» EXERCISE INSTRUCTIONS: Reproduce verbatim the lines of the material starting at the line containing "kingdom: Animalia" and ending at the line containing "scientific name: Aegithalos caudatus", with both of those lines included.

» LISTED RECORDS:
----

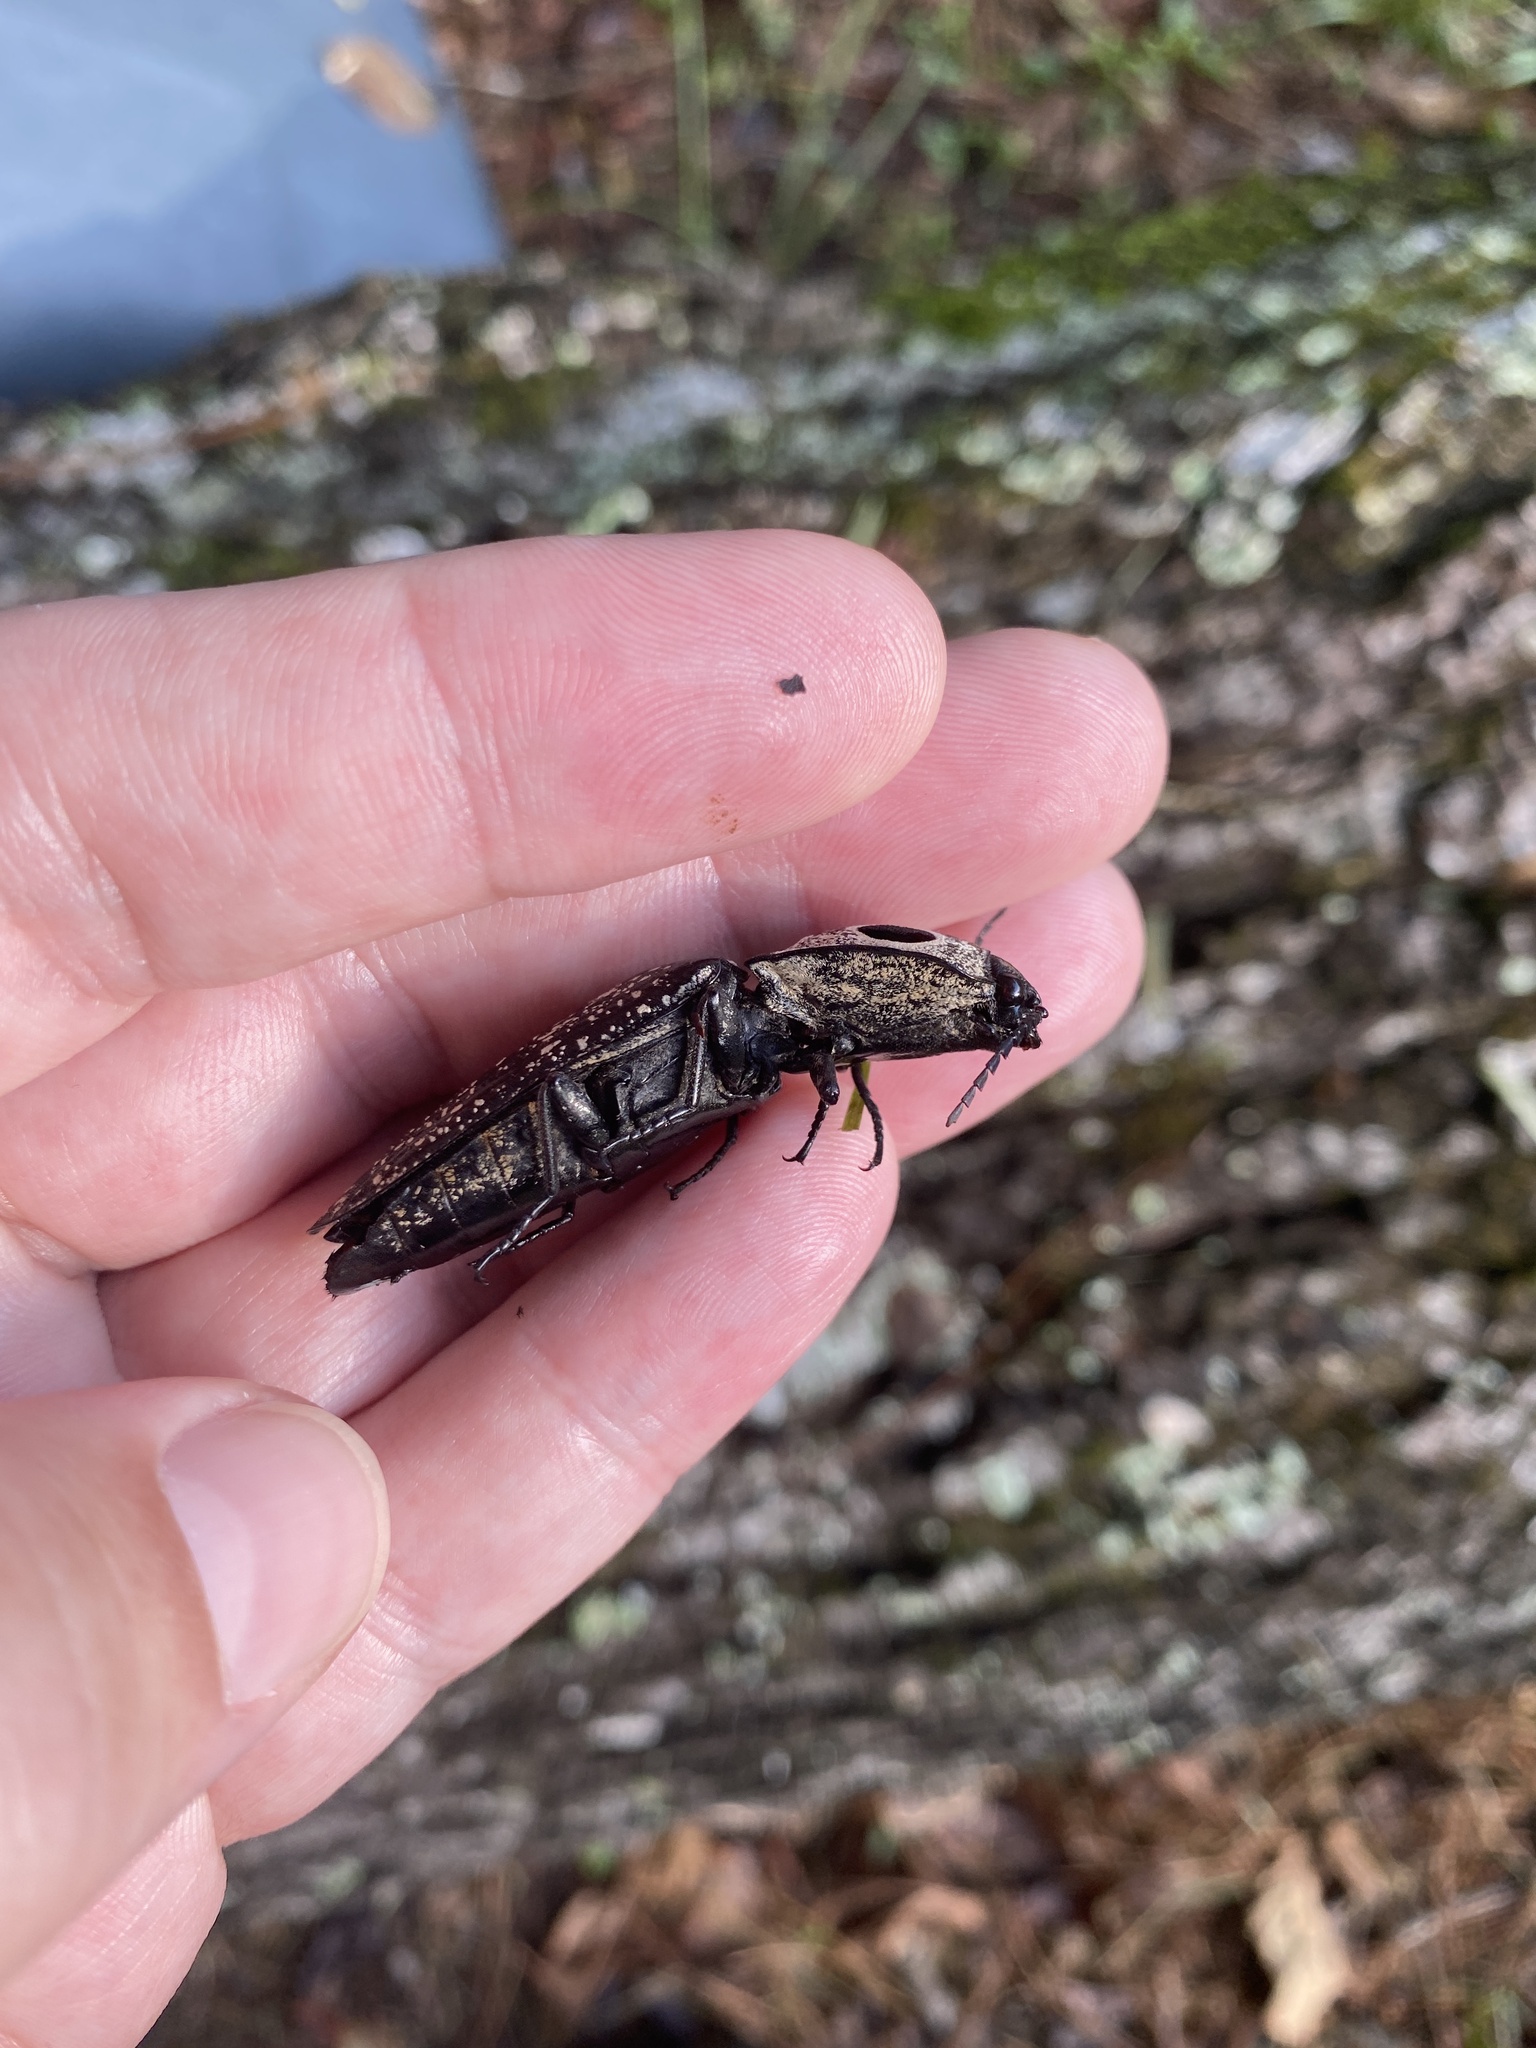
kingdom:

----

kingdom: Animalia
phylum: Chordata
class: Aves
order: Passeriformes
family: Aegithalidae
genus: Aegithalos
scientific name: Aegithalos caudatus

----

» WORKED ANSWER:
kingdom: Animalia
phylum: Chordata
class: Aves
order: Passeriformes
family: Aegithalidae
genus: Aegithalos
scientific name: Aegithalos caudatus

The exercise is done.